May not be nice, but I imagine right now FR are managing, to some extent around cashflow
Yes, I fully appreciate the need for travel providers to protect themselves from straightforward "disinclination to travel". The penalty for that reasonably falls to the customer. But we need to differentiate between that group and those who are forced to stay away by order of the government in the jurisdiction they're booked to visit.

Right now, if you arrive at an airport in Eire with the intention of staying overnight, you will be ordered to shut yourself away in a hotel room for 14 days of self-isolation whilst arranging to have food and supplies delivered to yourself all at your own expense. Now that isn't my idea of a holiday, and I don't believe that even Mr and Mrs O' Leary would be tempted to travel on those terms. It is quite different from someone who decides they just don't fancy a trip away right now when their booked destination is fully-open for business.

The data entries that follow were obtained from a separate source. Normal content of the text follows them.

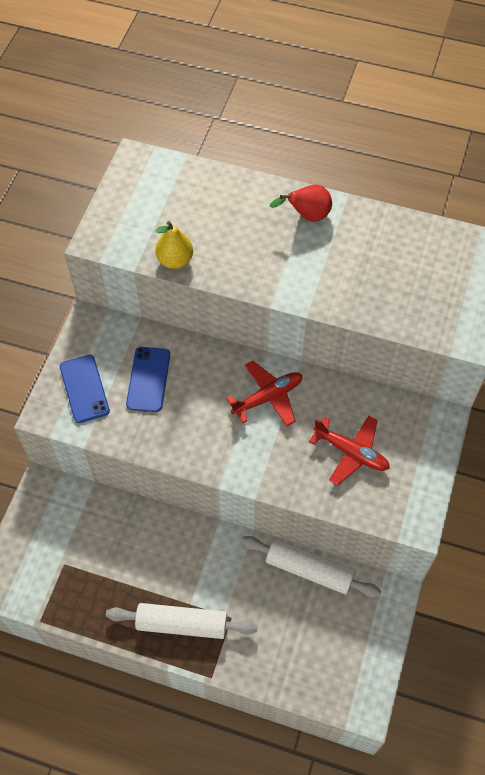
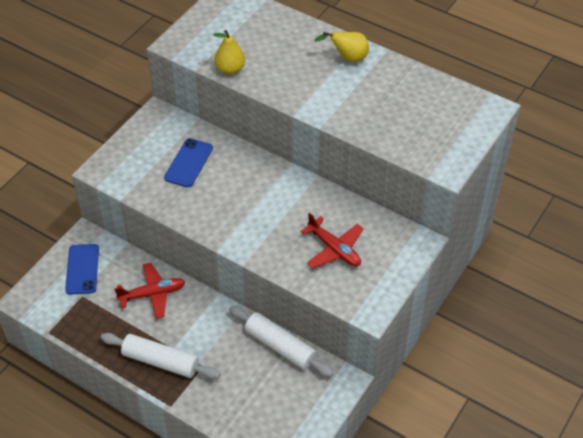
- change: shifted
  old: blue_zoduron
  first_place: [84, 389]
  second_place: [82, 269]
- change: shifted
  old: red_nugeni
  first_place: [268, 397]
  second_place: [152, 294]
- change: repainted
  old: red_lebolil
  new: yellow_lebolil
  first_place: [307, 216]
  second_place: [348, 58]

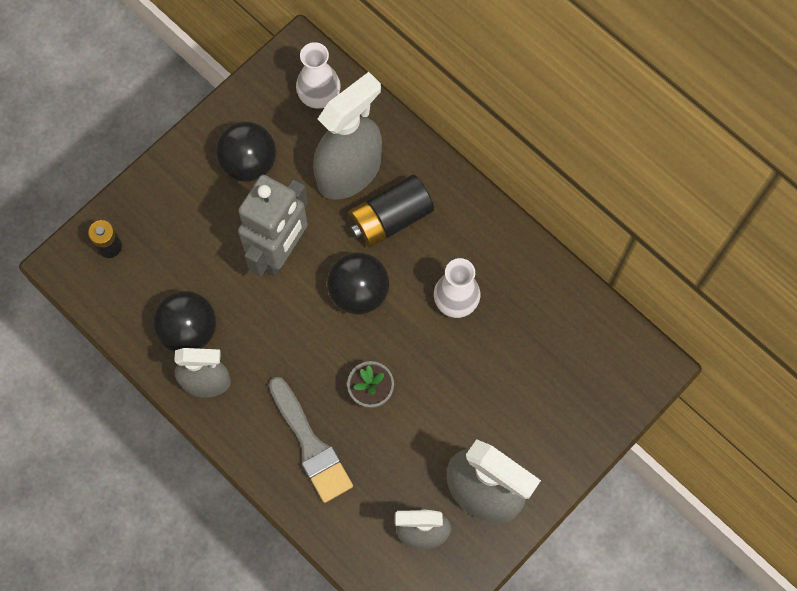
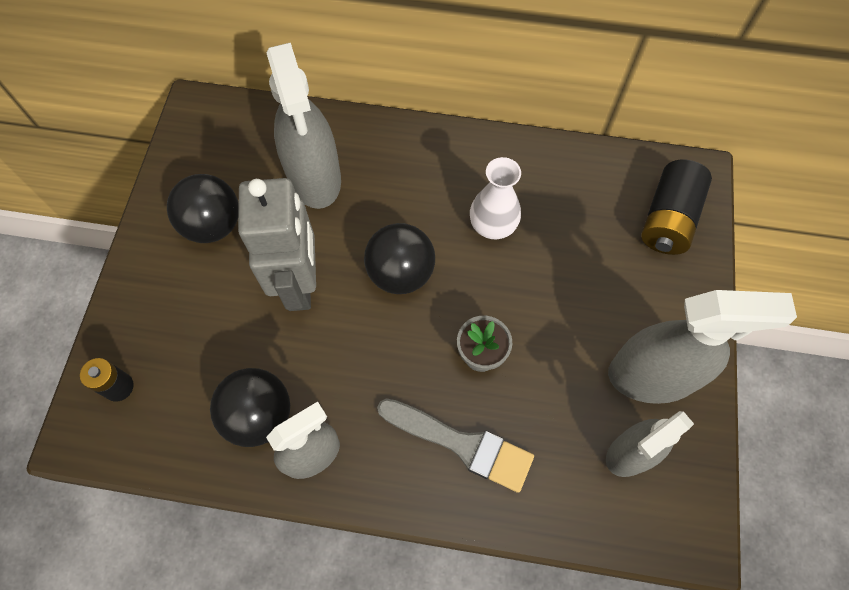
- change: gone
  old: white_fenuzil
  first_place: [319, 95]
- change: rotated
  old: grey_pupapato
  first_place: [349, 172]
  second_place: [314, 177]
  degrees: 150
- change: shifted
  old: black_renelan
  first_place: [390, 219]
  second_place: [668, 219]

Note that I'm not even talking about cancellation and refund. I'm calling for a waiver of the rip-off change-fee which prevents the customer from saving their trip by switching to replacement dates after the quarantine rule is lifted. The airline still keeps both the original fare paid and the difference between that and the new fare under these circumstances. So the pain is shared around, and customer goodwill is preserved. That seems a reasonable compromise to me. How can a £90 change fee on top of this be justified?

In the absence of that compromise, I for one cannot trust Ryanair with any new advanced bookings. And that will be my advice to family and friends too. This also has implications for the company's bottom line.